La policía patrulla recomendando a la población que se atrinchere en sus hogares ante este nuevo ataque invisible, pero los gazatíes, ávidos de vida entre tantas limitaciones y tantos años de cercos, muertes y ataques, están hartos de esconderse. Con dos millones de habitantes en 385 kilómetros cuadrados, se están registrando entre 80 y 100 casos de COVID-19 diarios, según Acción contra el Hambre, una cifra que bien podría dispararse dadas las circunstancias en las que vive Gaza. «Las limitaciones en el suministro de agua potable y el tratamiento de las aguas residuales ya eran una de nuestras principales preocupaciones antes de la pandemia”, explica desde Jerusalén Lucas Honauer, director de la ONG en Gaza, en un comunicado de la organización.

La única central eléctrica fue cerrada el 18 de agosto, dado que Tel Aviv suspendió el suministro de combustible como represalia a los últimos enfrentamientos, en plena pandemia, consciente de que sin electricidad no hay el agua potable indispensable para evitar el contagio comunitario. Aunque se reinició el suministro en septiembre, los continuos apagones –se estima que hay ocho horas diarias de luz en la franja– impiden el teletrabajo, obstaculizan incluso la correcta conservación de alimentos y lastran el estudio de niños y adolescentes, que no tienen ni electricidad ni conexión a Internet para seguir las clases telemáticas, su única opción dado que las escuelas cerraron antes incluso de que les distribuyesen los libros de texto.

Según la Oficina Palestina de Estadística, solo el 29% de las familias de Gaza tienen un ordenador en casa. El 78% tiene un teléfono móvil, llave de las gestiones de toda la familia, aunque los cortes de electricidad impiden que el aparato permanezca cargado. Los cortes de luz también afectan el funcionamiento de las plantas de tratamiento de aguas residuales y de desalinización, “socavando el acceso a agua limpia y sistemas de saneamiento”, denuncia Acción contra el Hambre.

No hay posibilidad de mantener la higiene ni la distancia social, se calcula que solo hay un centenar de camas UCI para una población de dos millones de personas y 350 ventiladores.
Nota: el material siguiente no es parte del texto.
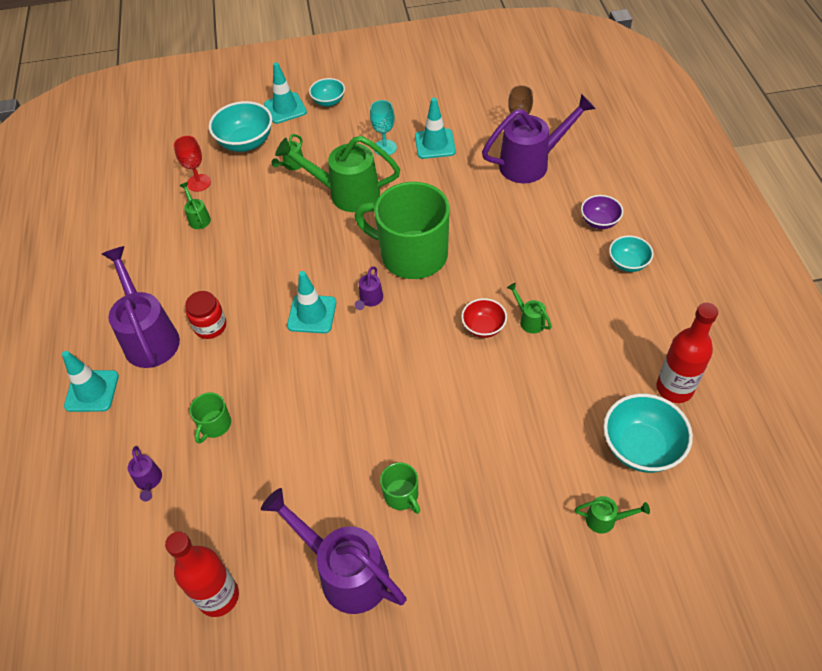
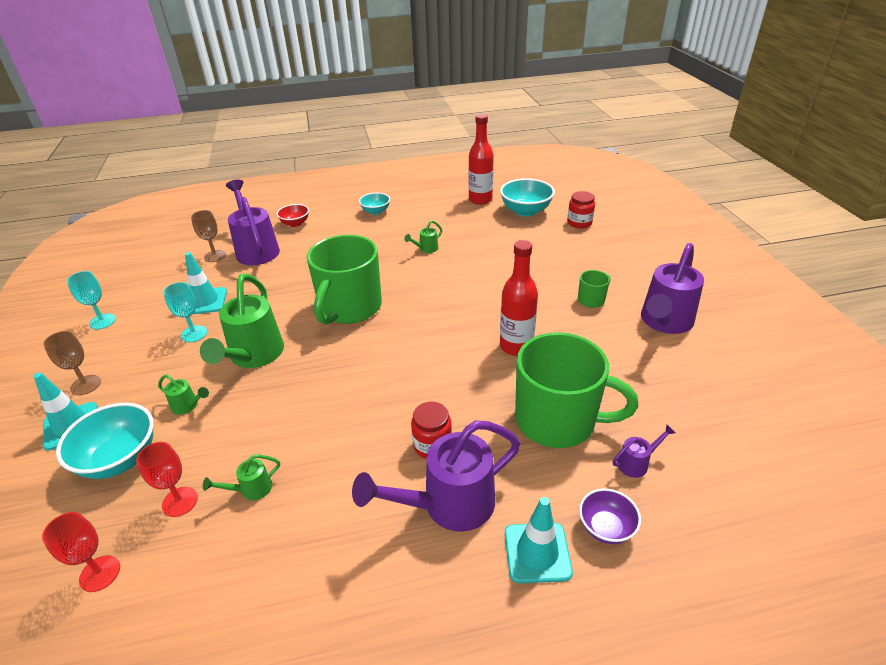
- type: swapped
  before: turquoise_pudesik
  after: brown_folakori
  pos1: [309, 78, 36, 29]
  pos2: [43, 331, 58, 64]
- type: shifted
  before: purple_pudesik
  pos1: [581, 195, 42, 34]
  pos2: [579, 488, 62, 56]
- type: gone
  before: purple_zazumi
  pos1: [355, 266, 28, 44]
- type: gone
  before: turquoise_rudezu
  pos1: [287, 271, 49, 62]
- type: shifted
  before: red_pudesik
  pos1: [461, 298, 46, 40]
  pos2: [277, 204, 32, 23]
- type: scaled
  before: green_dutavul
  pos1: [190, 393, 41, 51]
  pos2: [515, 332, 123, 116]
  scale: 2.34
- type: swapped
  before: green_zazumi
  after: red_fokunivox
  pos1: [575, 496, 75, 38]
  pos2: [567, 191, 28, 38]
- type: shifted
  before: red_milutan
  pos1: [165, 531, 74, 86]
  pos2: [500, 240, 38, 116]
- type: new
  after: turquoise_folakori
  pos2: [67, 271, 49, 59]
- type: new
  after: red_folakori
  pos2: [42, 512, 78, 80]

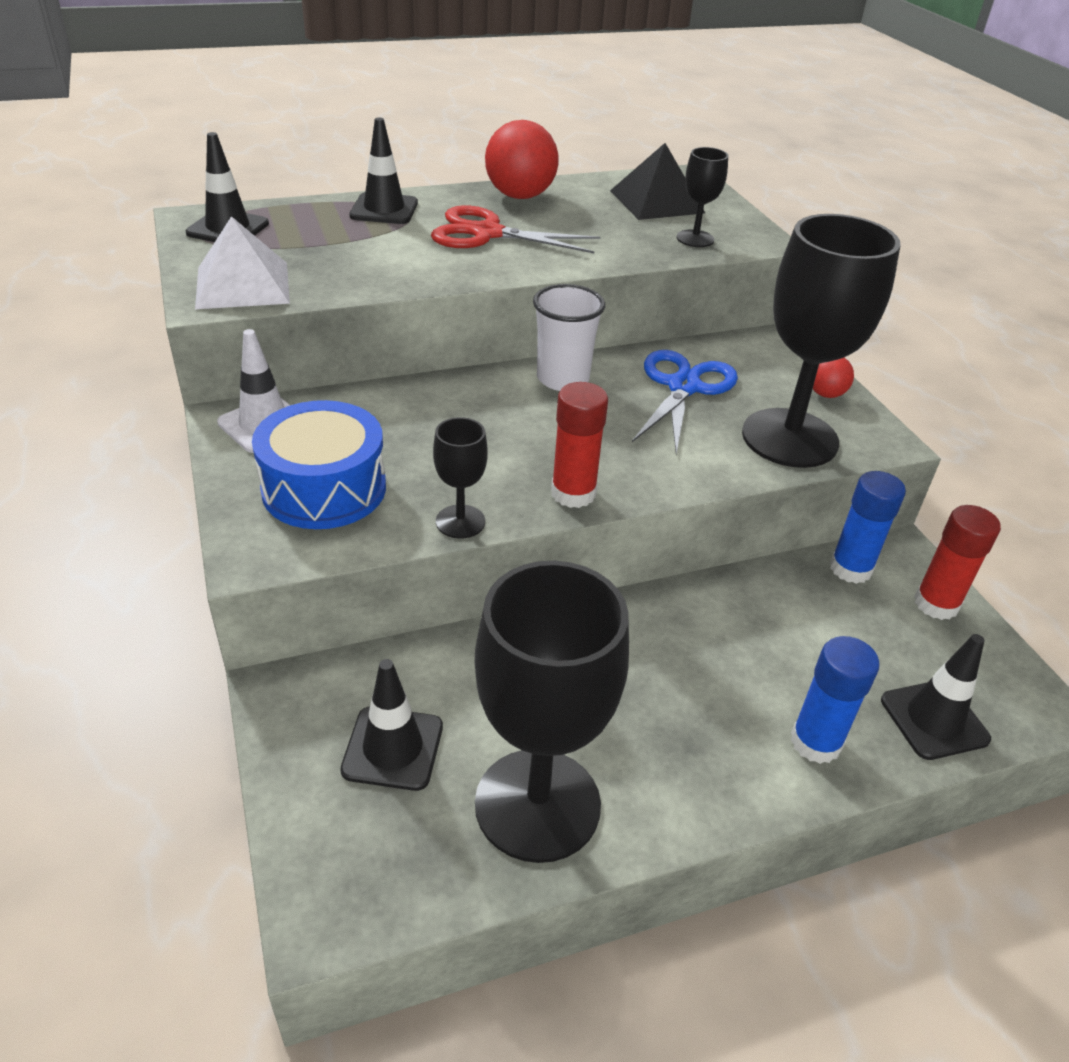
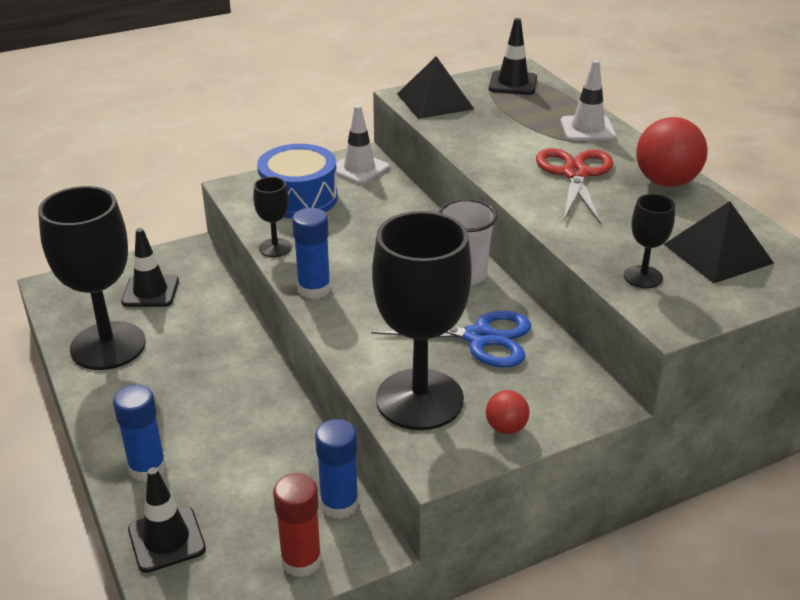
- type: repainted
  before: black_rudezu
  after: white_rudezu
  pos1: [349, 118, 69, 106]
  pos2: [560, 60, 56, 81]
- type: repainted
  before: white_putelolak
  after: black_putelolak
  pos1: [195, 216, 95, 93]
  pos2: [397, 56, 77, 63]
- type: repainted
  before: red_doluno
  after: blue_doluno
  pos1: [551, 382, 57, 126]
  pos2: [292, 208, 39, 91]

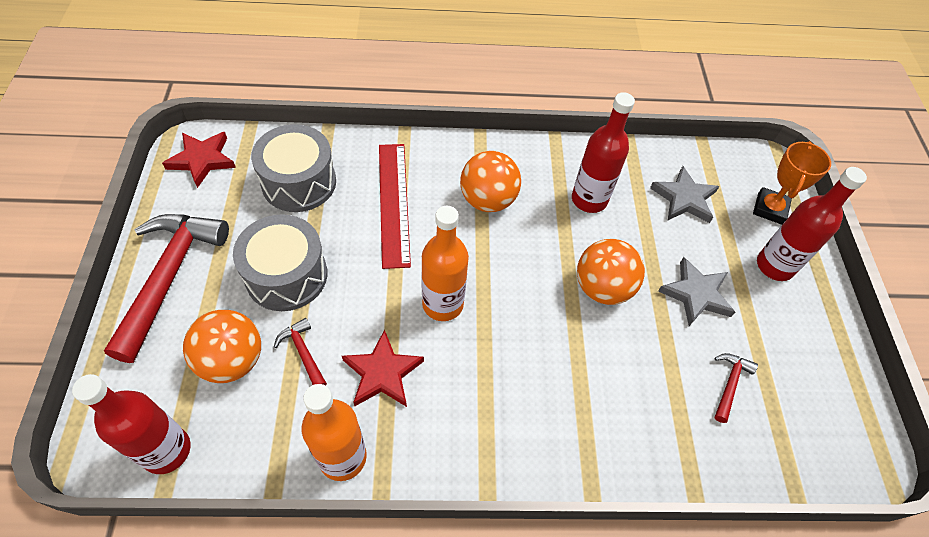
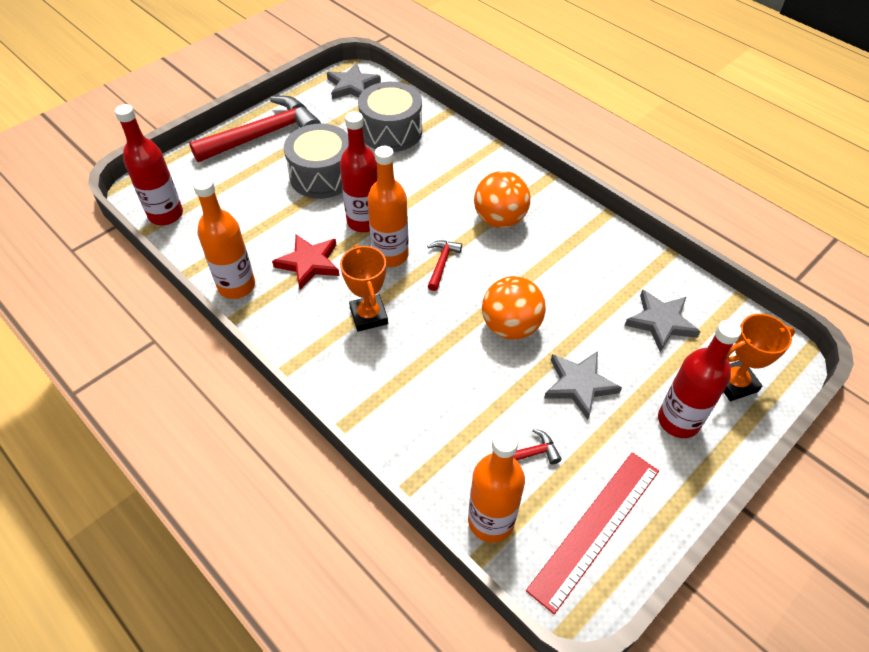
- type: shifted
  before: red_milutan
  pos1: [572, 92, 63, 121]
  pos2: [340, 111, 38, 121]
- type: repainted
  before: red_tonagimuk
  after: grey_tonagimuk
  pos1: [162, 132, 74, 56]
  pos2: [327, 63, 54, 36]
- type: shifted
  before: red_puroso
  pos1: [379, 144, 32, 125]
  pos2: [526, 452, 133, 162]
- type: gone
  before: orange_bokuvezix
  pos1: [183, 310, 78, 73]
- type: shifted
  before: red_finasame
  pos1: [274, 318, 53, 68]
  pos2: [427, 241, 35, 50]
- type: new
  after: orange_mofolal
  pos2: [340, 244, 48, 88]
- type: new
  after: orange_milutan
  pos2: [468, 430, 57, 113]

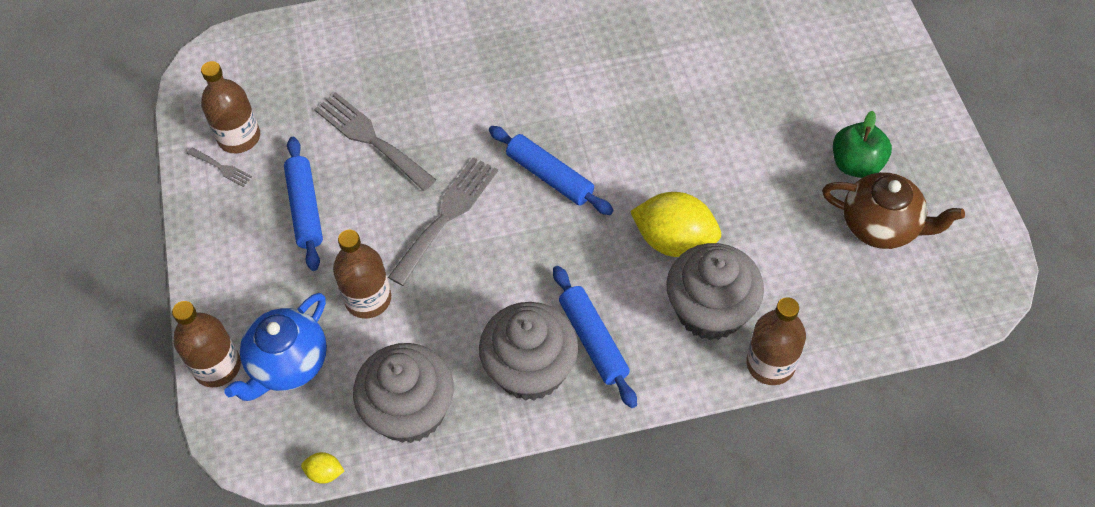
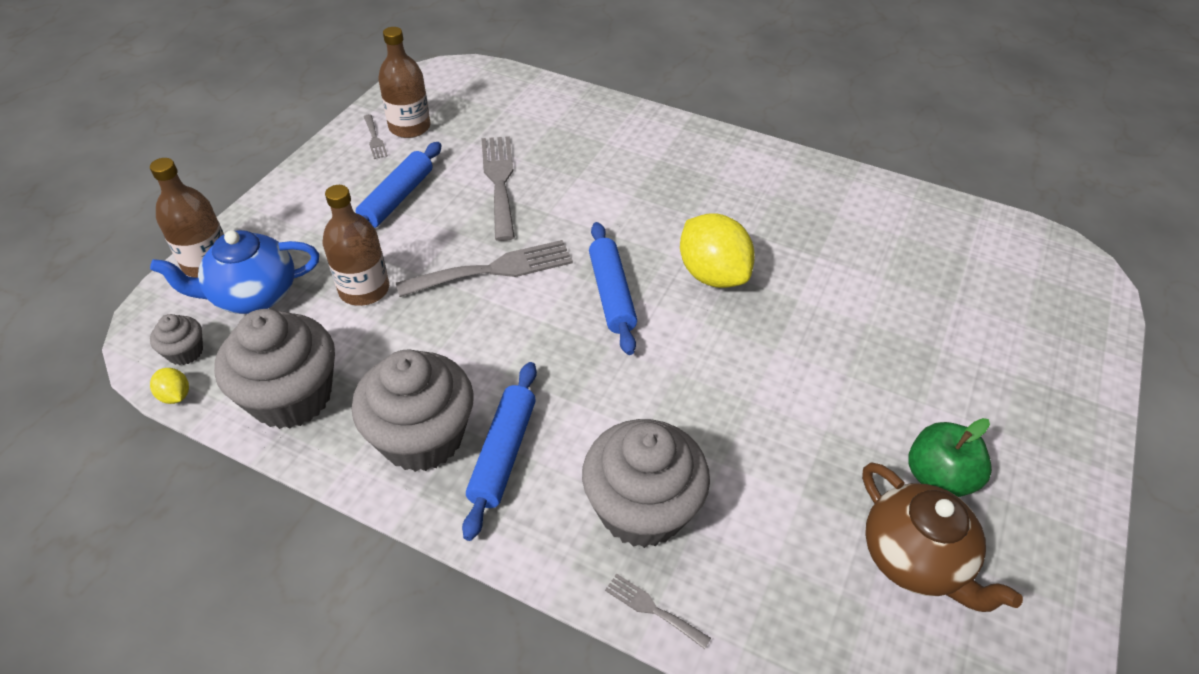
- type: shifted
  before: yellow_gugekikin
  pos1: [630, 192, 91, 65]
  pos2: [680, 214, 75, 74]
- type: swapped
  before: brown_milutan
  after: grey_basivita
  pos1: [746, 297, 60, 88]
  pos2: [605, 573, 106, 76]
- type: new
  after: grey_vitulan
  pos2: [150, 314, 53, 51]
No creo que los palestinos estén siquiera sorprendidos: llevan demasiadas décadas viviendo en estado de guerra o bajo restricciones de todo tipo. Hay infiernos eternos que nunca se consumen, y Gaza es uno de ellos: pensemos en eso cuando nos sobrecoja nuestra propia tragedia.

Mónica G. Prieto es periodista ‘freelance’. Excorresponsal en Italia, Rusia, Jerusalén, Líbano, Tailandia y China. Autora de Siria, el país de las almas rotas e Irak, la semilla del odio.